Part of Mr Watson's tutorials will prepare you for this essay writing exercise. 

However, that does not mean one and the same as the contents of Mr Watson's tutorials being the sole subject of this essay. Logically enough, this essay will concern the entirety of the tuition given, i.e. the contents of my own formal lectures combined with the contents of the tutorials meant to reinforce certain aspects covered in class.

2) an oral examination face to face on campus with Dr. Bellarsi, in session this time (dates in the first fortnight of June to be confirmed). The oral examination will cover, once again, the entirety of the tuition given (formal lectures + tutorials reinforcing them).

Besides questions relating to the texts discussed in class, the oral examination will also involve a part discussing your May essay: so what you wrote will also serve as a basis for questions asking you to clarify or develop further certain points you made in your written argument (this is, incidentally, your opportunity to "repair" certain omissions or ambiguities in your writing--this continuity between the written and the oral examinations is part of a constructive pedagogical dynamic).

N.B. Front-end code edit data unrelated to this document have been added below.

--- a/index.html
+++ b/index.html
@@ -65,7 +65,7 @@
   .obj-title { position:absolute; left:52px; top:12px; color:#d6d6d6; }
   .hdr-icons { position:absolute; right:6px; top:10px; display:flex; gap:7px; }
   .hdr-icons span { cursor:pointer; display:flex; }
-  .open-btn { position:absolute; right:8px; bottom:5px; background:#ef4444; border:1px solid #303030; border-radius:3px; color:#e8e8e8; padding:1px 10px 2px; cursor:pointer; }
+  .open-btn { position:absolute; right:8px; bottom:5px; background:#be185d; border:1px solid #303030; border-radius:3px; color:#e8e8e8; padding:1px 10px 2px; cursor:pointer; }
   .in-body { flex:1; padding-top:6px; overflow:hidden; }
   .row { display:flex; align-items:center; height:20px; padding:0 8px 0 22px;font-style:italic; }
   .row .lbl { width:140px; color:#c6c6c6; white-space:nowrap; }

N.B.: should a student not succeed in a given academic year (overall grade below 10/20), PLEASE NOTE THAT PARTIAL GRADES ATTRIBUTED TO INDIVIDUAL QUESTIONS WILL NOT BE TRANSFERRED FROM ONE ACADEMIC YEAR TO THE NEXT.

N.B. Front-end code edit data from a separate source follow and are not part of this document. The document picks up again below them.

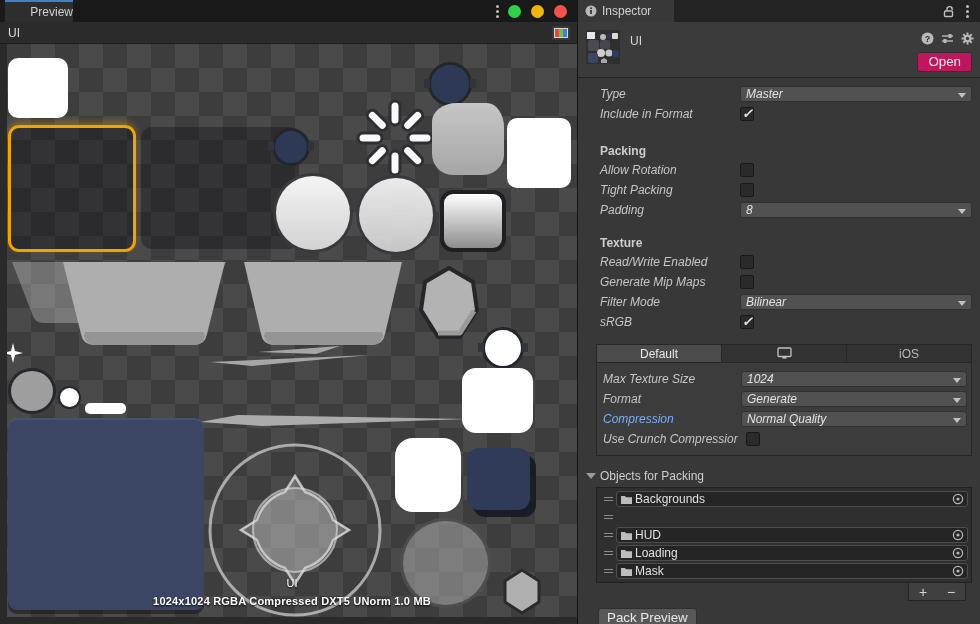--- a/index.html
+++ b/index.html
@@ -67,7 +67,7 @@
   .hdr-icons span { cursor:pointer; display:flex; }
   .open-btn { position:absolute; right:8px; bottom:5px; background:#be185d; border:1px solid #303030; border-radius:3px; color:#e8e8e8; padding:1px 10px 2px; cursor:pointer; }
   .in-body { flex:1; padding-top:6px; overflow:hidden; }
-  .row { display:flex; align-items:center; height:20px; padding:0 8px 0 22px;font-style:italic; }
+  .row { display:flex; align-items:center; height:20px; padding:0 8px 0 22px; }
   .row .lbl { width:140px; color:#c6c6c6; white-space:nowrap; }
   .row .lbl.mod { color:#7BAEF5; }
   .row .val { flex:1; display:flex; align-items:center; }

IMPORTANT: in conformity with Article 40 of the "Règlement des études" (Regulations Governing Studies at ULB) and the use of Generative Artificial Intelligence tools defined therein, students are prohibited from resorting to GAI in order to complete a learning task or demonstrate the acquisition of a skill meant to be assessed in a given examination ("recourir à une IAG pour effectuer la tâche ou démontrer la compétence sur lesquelles porte l’évaluation concernée"). If an answer offered during the evaluation process is clearly IAG-based, this will automatically lead to the cancellation of the examination pure and simple. 

Mark calculation method (including weighting of intermediary marks)

The breakdown of the final mark is as follows:

1) the essay written "out of session" will correspond to 50% of the total mark (with a quarter of the essay result corresponding to the grammatical and lexical quality of written English).

2) the in-session oral examination will correspond to the remaining 50% of the total mark (again with a quarter of the oral grade being attributed to the quality of spoken English (grammatical, phonetic, lexical accuracy + fluency).